Thanks, this script seems to be very useful. I would second Joey: Digikam can also index images using the UserComment EXIF tag (although it is probably more complex than you solution since it can synchronize EXIF/IPTC/whatever tags)

I have actually been organizing my pictures in a way very similar to what you describe. For me, the main issue was not searching through tags, but rather tagging pictures. Exiftool is very nice but tagging pictures on the command line is very tedious. On the other side, Digikam's interface is often way more complex than it would have to be to simply tag pictures...

icon Steve Kemp at 22:10 on 24 June 2010

@Francesco : I've now added a simple GUI tagger which is built around Gtk and Perl.

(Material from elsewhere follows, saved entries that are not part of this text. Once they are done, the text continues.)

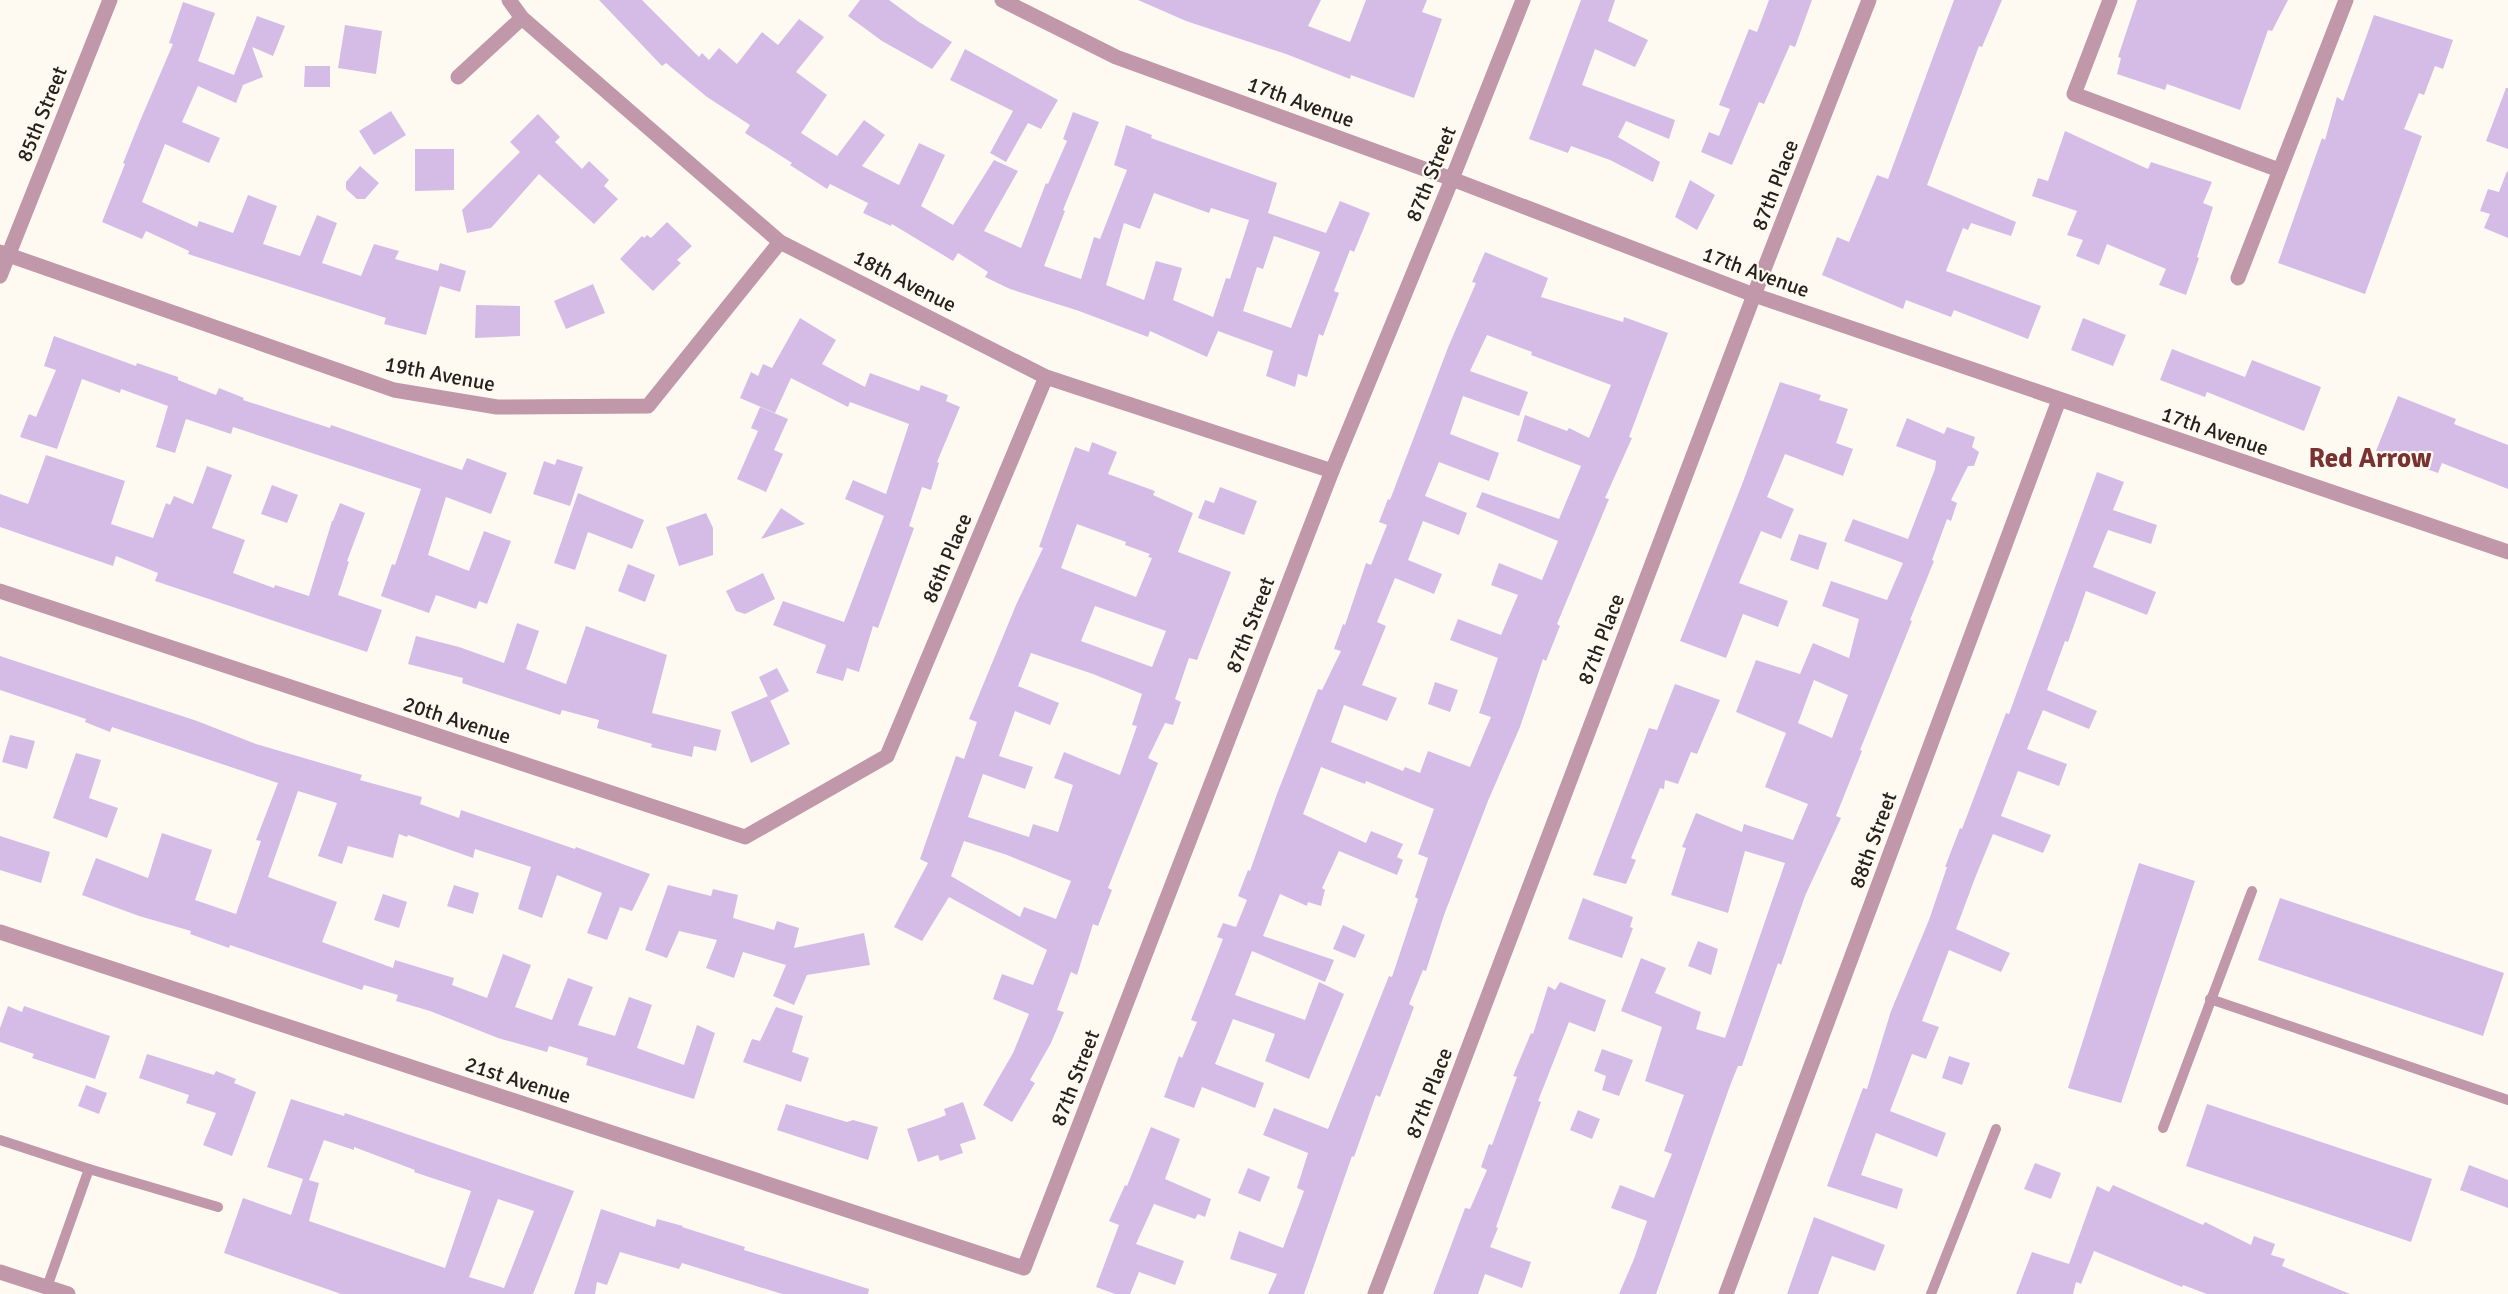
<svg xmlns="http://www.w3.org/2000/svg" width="2508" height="1294" font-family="Signika,sans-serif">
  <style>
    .building { fill: #d4bce7; fill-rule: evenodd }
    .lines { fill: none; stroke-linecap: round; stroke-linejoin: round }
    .service { stroke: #c197aa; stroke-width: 10 }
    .minor { stroke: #c197aa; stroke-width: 15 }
    .tertiary { stroke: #c197aa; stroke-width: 15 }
    .labels { text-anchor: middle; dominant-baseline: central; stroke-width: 4.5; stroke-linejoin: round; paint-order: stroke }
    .street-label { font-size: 21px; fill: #25211b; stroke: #fefaf2 }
    .district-label { font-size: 27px; font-weight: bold; fill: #793232; stroke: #fefaf2 }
  </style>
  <rect width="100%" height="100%" fill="#fefaf2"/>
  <g class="building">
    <path d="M599,0H642L699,57L702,53L709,60L719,48L737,64L762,32L778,45L799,19L824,37L796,72L827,95L801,133L837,156L864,120L885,135L862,166L899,185L919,143L945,155L921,206L953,225L994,160L1018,171L984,231L1021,248L1046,183L1048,184L1067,141L1063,139L1073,112L1099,122L1063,210L1065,211L1044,266L1081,279L1094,237L1100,239L1127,170L1114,165L1126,125L1152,135L1151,138L1277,183L1268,213L1326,233L1340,201L1370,213L1354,252L1350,250L1334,291L1339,293L1323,336L1319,334L1307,377L1298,374L1295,387L1266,376L1273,351L1218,331L1207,357L1150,331L1148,337L1079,311L1010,289L985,277L988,272L958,253L953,261L892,224L891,226L863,213L868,203L830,184L827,189L790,165L792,163L745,133L750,125L707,97L666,63L662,66ZM1154,193L1209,213L1211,208L1249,220L1230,279L1226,278L1213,317L1173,300L1182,268L1156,261L1144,300L1106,285L1124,223L1140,229ZM1274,236L1320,252L1291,328L1243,311L1257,267L1263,269Z"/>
    <path d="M860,0H889L919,22L952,42L932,69L882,41L848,16Z"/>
    <path d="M1138,0H1321L1308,26L1350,42L1366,0H1427L1422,12L1442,19L1414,98L1351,75L1350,79L1286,54L1186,21Z"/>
    <path d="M1581,0H1615L1608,21L1648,40L1635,67L1595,49L1582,85L1675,120L1669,139L1626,121L1618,137L1660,162L1653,182L1610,160L1571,146L1568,153L1529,139Z"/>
    <path d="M1769,0H1812L1795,47L1790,45L1764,104L1759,102L1732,165L1701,152L1709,132L1719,136L1730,109L1719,105L1749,29L1757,32Z"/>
    <path d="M1954,0H2002L1982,47L1979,46L1927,185L2016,222L2011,236L1971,223L1968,230L1963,228L1946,271L2041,306L2028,339L1954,310L1951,317L1906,300L1903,309L1822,275L1837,237L1849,242L1877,175L1888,179Z"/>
    <path d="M2137,0H2288L2272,31L2268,30L2240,110L2167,84L2165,90L2117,74L2121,58L2118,57Z"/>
    <path d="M183,2L215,13L198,61L234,75L257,16L285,26L273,56L252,47L263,77L243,85L236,103L198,86L182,122L220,138L209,163L165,144L142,202L197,227L199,221L233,233L248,195L277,206L263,244L300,256L317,215L337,223L322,263L361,276L374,244L399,251L395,259L438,271L440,263L466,271L460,292L440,286L426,335L384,324L386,318L188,254L189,251L146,231L142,239L102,222L125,164L123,163L140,121L173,44L169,43Z"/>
    <path d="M2374,15L2453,40L2443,69L2435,66L2424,95L2419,93L2404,129L2422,136L2365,294L2278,263L2322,138L2325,140L2337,97L2343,101Z"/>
    <path d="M345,25L382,31L376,74L338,68Z"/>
    <path d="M965,49L1058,100L1041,129L1028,123L1006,162L990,153L1013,111L950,80Z"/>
    <path d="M305,66H330V87H304Z"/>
    <path d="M2506,88H2508V149L2486,141Z"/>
    <path d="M391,111L406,135L374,155L359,131Z"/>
    <path d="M538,114L560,137L555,142L582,169L589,161L609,180L604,186L618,199L594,224L539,174L491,228L467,233L462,210L520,152L510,142Z"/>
    <path d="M2065,131L2148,169L2151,162L2212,182L2203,203L2213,207L2197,257L2199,258L2186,295L2159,285L2166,269L2107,244L2099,265L2076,256L2083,240L2067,235L2077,211L2032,196L2038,178L2048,181Z"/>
    <path d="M415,149H454V190L415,191Z"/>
    <path d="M360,166L379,183L365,199H357L346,189V182Z"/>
    <path d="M2507,171L2508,172V238L2484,228L2490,214L2480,211L2488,189L2499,192Z"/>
    <path d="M1690,180L1715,195L1697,230L1675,217Z"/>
    <path d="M667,222L692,246L677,260L681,263L653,291L620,259L642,236L644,238L647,235L651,238Z"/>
    <path d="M1485,252L1548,278L1541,297L1623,322L1624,317L1668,333L1629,437L1632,438L1605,498L1609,499L1557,624L1560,626L1546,661L1543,659L1520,727L1488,801L1444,915L1426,971L1423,970L1409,1004L1414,1007L1380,1097L1376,1095L1354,1157L1352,1156L1304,1294H1268L1277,1274L1230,1259L1239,1231L1283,1248L1304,1191L1297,1188L1308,1153L1263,1135L1274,1108L1328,1129L1389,976L1392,977L1418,899L1415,897L1428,858L1418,854L1434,809L1366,781L1365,784L1321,767L1303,814L1366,843L1371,831L1403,844L1397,857L1403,860L1397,875L1339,851L1322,888L1325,890L1321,906L1308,902L1307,906L1280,894L1263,936L1334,960L1325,982L1252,951L1235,995L1305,1020L1319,982L1344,994L1309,1079L1265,1061L1275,1034L1233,1019L1215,1064L1264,1083L1255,1108L1202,1087L1194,1108L1164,1097L1179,1056L1182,1058L1197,1022L1191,1020L1223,939L1217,937L1223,923L1236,927L1247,900L1238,896L1248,870L1250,871L1277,794L1318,689L1322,690L1341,651L1334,649L1343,624L1345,625L1366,563L1371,565L1387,525L1379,522L1388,499L1390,500L1449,345L1476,283L1472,282ZM1487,335L1532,352L1531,355L1611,385L1589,438L1569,428L1567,431L1525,415L1517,441L1581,466L1559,519L1482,492L1476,507L1558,541L1542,580L1499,563L1491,585L1518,595L1501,635L1458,619L1450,640L1498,658L1479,713L1491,717L1470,767L1428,751L1420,773L1405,767L1403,771L1331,742L1344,705L1387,721L1397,698L1362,685L1386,626L1377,622L1395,578L1434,594L1442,574L1408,560L1423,521L1459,535L1467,513L1425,496L1439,462L1489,481L1499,453L1450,434L1463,396L1519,416L1527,395L1528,392L1470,371Z"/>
    <path d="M593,284L605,313L566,329L554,301Z"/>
    <path d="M476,305L520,306V336L475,338Z"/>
    <path d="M800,318L836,340L822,364L865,387L870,373L919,391L921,385L948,395L946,401L960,407L937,462L939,463L931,490L922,487L909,526L914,528L878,628L873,626L859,672L847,668L843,681L816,673L826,645L773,625L783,601L844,622L884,516L845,499L853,480L886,494L909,424L850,402L848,407L791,378L775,413L740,398L751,372L758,376L763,364L772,368Z"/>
    <path d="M2083,318L2126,335L2113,366L2071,350Z"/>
    <path d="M54,336L136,366L137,363L178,377V380L216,395L219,388L244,398L243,400L330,428L331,425L462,470L467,458L507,473L491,514L446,497L428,555L469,571L484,531L511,541L487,604L479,601L476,609L436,595L429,613L381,596L392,564L395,565L421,489L233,427L231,434L186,419L175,453L156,447L168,406L121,389L120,393L82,379L57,449L20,437L29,414L36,417L56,370L44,366Z"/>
    <path d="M2172,349L2245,377L2252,360L2321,387L2304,431L2207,392L2205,397L2160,380Z"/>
    <path d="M1780,382L1821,395L1819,400L1848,409L1836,443L1853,449L1843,476L1785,454L1767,497L1794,509L1781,539L1761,531L1739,583L1788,601L1778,627L1743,614L1726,658L1680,641L1741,487Z"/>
    <path d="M2398,396L2456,419L2454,424L2508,445V489L2442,463L2438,473L2376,451Z"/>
    <path d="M760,407L788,419L774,450L783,454L766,492L737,479L758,431L751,428Z"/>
    <path d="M1907,418L1944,434L1947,427L1975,437L1972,447L1979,452L1974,466H1968L1951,500L1957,503L1951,521L1947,519L1932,560L1934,561L1910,620L1912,621L1860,750L1862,751L1836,816L1841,818L1805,896L1781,965L1778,963L1742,1066H1738L1731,1083L1656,1294H1619L1634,1259L1647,1221L1611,1208L1620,1185L1654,1198L1672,1154L1664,1151L1684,1095L1645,1081L1662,1027L1621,1011L1641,958L1666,968L1655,993L1701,1012L1696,1029L1725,1038L1785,863L1745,851L1728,913L1671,895L1686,848L1682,847L1696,813L1742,832L1744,824L1793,840L1808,804L1765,787L1786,733L1736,712L1756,660L1800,674L1813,643L1849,658L1859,619L1822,606L1831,581L1887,600L1903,563L1844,541L1853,519L1908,539L1935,469L1936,461L1896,446ZM1814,680L1848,695L1832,738L1798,723Z"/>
    <path d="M1092,442L1117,452L1108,474L1155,491L1153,495L1193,513L1178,552L1231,572L1197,660L1189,658L1175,699L1181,702L1173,725L1165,723L1148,758L1158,763L1108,888L1112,890L1098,926L1093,924L1077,975L1071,972L1057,1010L1064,1012L1051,1043L1030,1080L1035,1083L1012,1122L983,1105L1013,1053L1029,1014L993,999L1002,974L1033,985L1047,950L949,897L922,941L894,927L928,863L920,859L956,756L964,759L977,722L969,719L1016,605L1043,548L1039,547L1075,447L1089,452ZM1077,524L1126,542L1125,545L1150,554L1148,557L1152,558L1136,597L1061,568ZM1095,606L1166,631L1152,667L1081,641ZM1031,653L1093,674L1142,694L1132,725L1137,726L1120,775L1064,752L1054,778L1073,785L1058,832L1033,824L1029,837L968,817L983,774L1025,789L1033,767L999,756L1015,711L1050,725L1059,703L1018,686ZM964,841L1007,855L1071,881L1056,919L1024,907L1020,917L951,876Z"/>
    <path d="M46,455L125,481L111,524L153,538L166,503L170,505L174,496L193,504L207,466L232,475L212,528L245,540L233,573L274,588L275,585L309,596L332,521H333L340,503L365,513L347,561L349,562L338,595L382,610L367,652L155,581L158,573L116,556L113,566L0,527V494L28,504Z"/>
    <path d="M557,459L583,467L570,506L533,494L544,461L555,465Z"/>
    <path d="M2097,472L2124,482L2113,510L2157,525L2151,544L2108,530L2093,567L2156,592L2147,615L2086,591L2068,642L2065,641L2047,690L2097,711L2089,729L2043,710L2027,749L2067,764L2059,786L2018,771L2001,816L2051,835L2043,853L1993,834L1975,878L1956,929L2010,953L2001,972L1949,950L1922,1021L1939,1027L1926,1059L1912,1054L1890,1111L1946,1133L1937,1157L1876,1133L1861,1175L1903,1189L1897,1209L1827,1186L1863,1088L1867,1089L1891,1011L1929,920L1947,867H1945L1960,828L1962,829L2006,713L2009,714Z"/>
    <path d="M272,485L298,495L287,523L261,514Z"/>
    <path d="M1220,487L1257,501L1244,535L1198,518L1205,500L1214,503Z"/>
    <path d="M578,493L644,520L632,549L588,532L575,570L554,563Z"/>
    <path d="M781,508L805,524L761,539Z"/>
    <path d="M706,513L713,528V555L679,566L666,527Z"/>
    <path d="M1799,534L1827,543L1818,570L1790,560Z"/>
    <path d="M628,564L655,575L645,602L618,591Z"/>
    <path d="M763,573L775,599L745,614L736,611L726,591Z"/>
    <path d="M517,623L539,631L526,669L566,684L586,626L667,655L652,713L721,730L716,751L694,746L692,757L651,747L652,744L597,728L599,720L562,710L560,715L462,683L463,678L408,664L416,636L459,647L504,663Z"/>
    <path d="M0,656L197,721L256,744L362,775L360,780L422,797L420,804L459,818L461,810L575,849L576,847L650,874L632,911L620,907L607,940L587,933L602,893L557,875L542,918L518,909L531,867L475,849L473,858L408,835L407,837L399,834L393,858L348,846L342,864L318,856L337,803L298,791L268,877L337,902L322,942L393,968L395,960L454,978L452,985L487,998L503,954L531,965L515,1007L552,1020L568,978L593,987L578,1025L615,1036L629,997L652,1005L637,1048L684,1065L697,1025L715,1033L694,1099L586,1065L588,1058L549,1046L547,1052L498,1038L430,1011L396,1001L398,995L364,985L362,990L230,945L229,948L190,934L191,931L139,916L82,895L96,858L148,878L162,833L212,850L195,900L236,914L261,841L256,840L278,783L112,727L110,732L85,722L86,719L0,690Z"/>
    <path d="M777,668L789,691L770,701L759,677Z"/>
    <path d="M1435,682L1458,690L1450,712L1428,704Z"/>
    <path d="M1675,684L1720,700L1697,754L1691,752L1678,784L1665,780L1664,789L1660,788L1631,858L1636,860L1626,884L1593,875L1649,728L1657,730Z"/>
    <path d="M768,696L790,744L751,763L731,712Z"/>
    <path d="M10,735L35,741L27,769L2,762Z"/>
    <path d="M76,753L101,760L89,798L118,808L107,838L53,818Z"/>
    <path d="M0,836L50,852L41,883L0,870Z"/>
    <path d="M2139,863L2195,881L2121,1103L2068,1088Z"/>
    <path d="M454,885L479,893L473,914L447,906Z"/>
    <path d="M668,885L711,896L713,889L738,895L733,918L774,930L777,921L799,928L794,948L864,933L870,965L807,975L794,1005L773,996L786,965L743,952L734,978L706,968L717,940L679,931L667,958L645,950Z"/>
    <path d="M383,894L407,902L399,928L374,920Z"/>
    <path d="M1583,898L1633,917L1630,927L1633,928L1622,958L1568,939Z"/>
    <path d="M2280,898L2504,973L2483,1036L2258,960Z"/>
    <path d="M1343,925L1365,935L1355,958L1333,949Z"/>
    <path d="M1698,941L1718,949L1711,975L1688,966Z"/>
    <path d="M1560,982L1606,1000L1595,1032L1569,1022L1538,1101L1541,1102L1496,1227L1498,1228L1490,1247L1531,1262L1522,1288L1485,1274L1478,1294H1433L1465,1208L1470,1209L1487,1170L1481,1167L1489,1144L1492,1145L1517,1077L1513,1076L1531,1033L1533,1034L1548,986L1555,990Z"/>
    <path d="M8,1006L22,1012L24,1006L110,1036L95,1079L32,1058L34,1054L0,1042V1028Z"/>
    <path d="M776,1007L803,1016L792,1052L809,1058L801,1082L743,1062L752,1039L760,1041Z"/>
    <path d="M1602,1049L1633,1060L1619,1096L1602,1090L1606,1076L1594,1071Z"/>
    <path d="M147,1054L214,1075L216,1071L236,1079L234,1083L256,1092L232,1156L203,1145L216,1113L186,1103L189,1095L139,1078Z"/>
    <path d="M1949,1056L1970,1063L1962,1085L1942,1078Z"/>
    <path d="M86,1085L107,1093L99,1114L78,1106Z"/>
    <path d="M291,1099L344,1116L345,1113L574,1191L533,1294H341L224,1253L243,1198L291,1215L303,1179L267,1167ZM324,1140L354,1150V1147L415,1170L414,1172L471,1191L445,1268L309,1221L319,1183L309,1180ZM498,1199L534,1211L504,1288L469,1277Z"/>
    <path d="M963,1102L976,1139L960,1144L963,1153L940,1161L938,1155L918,1162L907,1129L939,1118L946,1115L944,1109Z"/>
    <path d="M786,1104L847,1122L853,1120L878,1127L868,1160L777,1130Z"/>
    <path d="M2207,1104L2432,1179L2411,1242L2186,1166Z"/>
    <path d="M1578,1110L1600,1119L1592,1139L1570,1130Z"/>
    <path d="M1151,1127L1180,1139L1165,1179L1211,1199L1205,1217L1198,1214L1195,1219L1154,1204L1136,1244L1184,1261L1175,1285L1139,1272L1130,1294H1115L1096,1287L1119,1225L1109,1221L1125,1185L1127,1186Z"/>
    <path d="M2035,1163L2061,1173L2051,1199L2024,1189Z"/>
    <path d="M2469,1165L2508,1180V1208L2460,1190Z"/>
    <path d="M1248,1168L1270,1177L1260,1202L1238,1193Z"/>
    <path d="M2113,1185L2203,1225L2205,1222L2251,1245L2254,1236L2275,1244L2271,1255L2285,1259L2282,1266L2350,1294H2207L2183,1285L2182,1287L2094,1251L2081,1284L2076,1282L2073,1294H2016L2032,1252L2069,1264L2097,1186L2109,1192Z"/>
    <path d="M601,1209L655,1227L657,1219L683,1226L682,1227L745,1247L744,1250L869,1289L868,1294H782L682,1263L679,1269L620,1252L607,1285L597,1282L595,1294H574Z"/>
    <path d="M1814,1217L1885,1245L1875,1271L1832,1256L1818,1294H1787Z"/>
  </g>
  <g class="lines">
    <g class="service">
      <path d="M2210,999L2508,1100"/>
      <path d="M2163,1128L2252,891"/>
      <path d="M0,1140L89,1169L47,1287"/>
      <path d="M89,1169L218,1207"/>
      <path d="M1931,1294L1996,1129"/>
    </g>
    <g class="minor">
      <path d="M509,0L522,18L780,242L1046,377L1332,471"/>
      <path d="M1002,0L1116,57L1452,179L1754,295L2508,552"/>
      <path d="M2110,0L2074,94L2279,170"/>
      <path d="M458,77L522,18"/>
      <path d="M0,252L394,390L497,407L648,406L780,242"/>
      <path d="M2238,278L2346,0"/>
      <path d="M0,591L745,837L887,756L1046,377"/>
      <path d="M0,932L1024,1268L1332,471L1452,179L1523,0"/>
      <path d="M1375,1294L1754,295L1869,0"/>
      <path d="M1726,1294L2059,400"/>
    </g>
    <g class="tertiary">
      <path d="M0,276L110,0"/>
      <path d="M0,1272L68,1294"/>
    </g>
  </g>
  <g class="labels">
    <g class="street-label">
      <text transform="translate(1301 102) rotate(20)">17th Avenue</text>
      <text transform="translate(42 114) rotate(-68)">85th Street</text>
      <text transform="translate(1431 174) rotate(-68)">87th Street</text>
      <text transform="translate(1775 185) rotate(-69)">87th Place</text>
      <text transform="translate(1756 272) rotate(20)">17th Avenue</text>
      <text transform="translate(905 281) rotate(27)">18th Avenue</text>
      <text transform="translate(440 374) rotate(11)">19th Avenue</text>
      <text transform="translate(2215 431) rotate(19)">17th Avenue</text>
      <text transform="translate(947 558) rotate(-67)">86th Place</text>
      <text transform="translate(1250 625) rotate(-69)">87th Street</text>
      <text transform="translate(1601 639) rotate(-69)">87th Place</text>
      <text transform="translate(457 720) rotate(18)">20th Avenue</text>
      <text transform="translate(1873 840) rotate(-70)">88th Street</text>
      <text transform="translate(1075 1078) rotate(-69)">87th Street</text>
      <text transform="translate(518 1080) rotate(18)">21st Avenue</text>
      <text transform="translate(1429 1093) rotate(-69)">87th Place</text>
    </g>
    <g class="district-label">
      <text x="2370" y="458">Red Arrow</text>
    </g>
  </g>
</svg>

While it isn't too flexible it does work nicely enough for my needs..


icon sr at 06:20 on 25 June 2010

Thanks for itag!
(Completely agree with "locked into their formats", worse, some even change (meta)data without your consent!)

Did you look at mapivi (esp. IPTC aspects)?
Did you consider filesystem user extended attributes?

icon Steve Kemp at 09:10 on 25 June 2010

Using file-system attributes is tempting, but ultimately non-portable, so I didn't really consider it.

I've used mapivi in the past and didn't like it; which is a shame because objectively it seems that it is very close to what I'd want.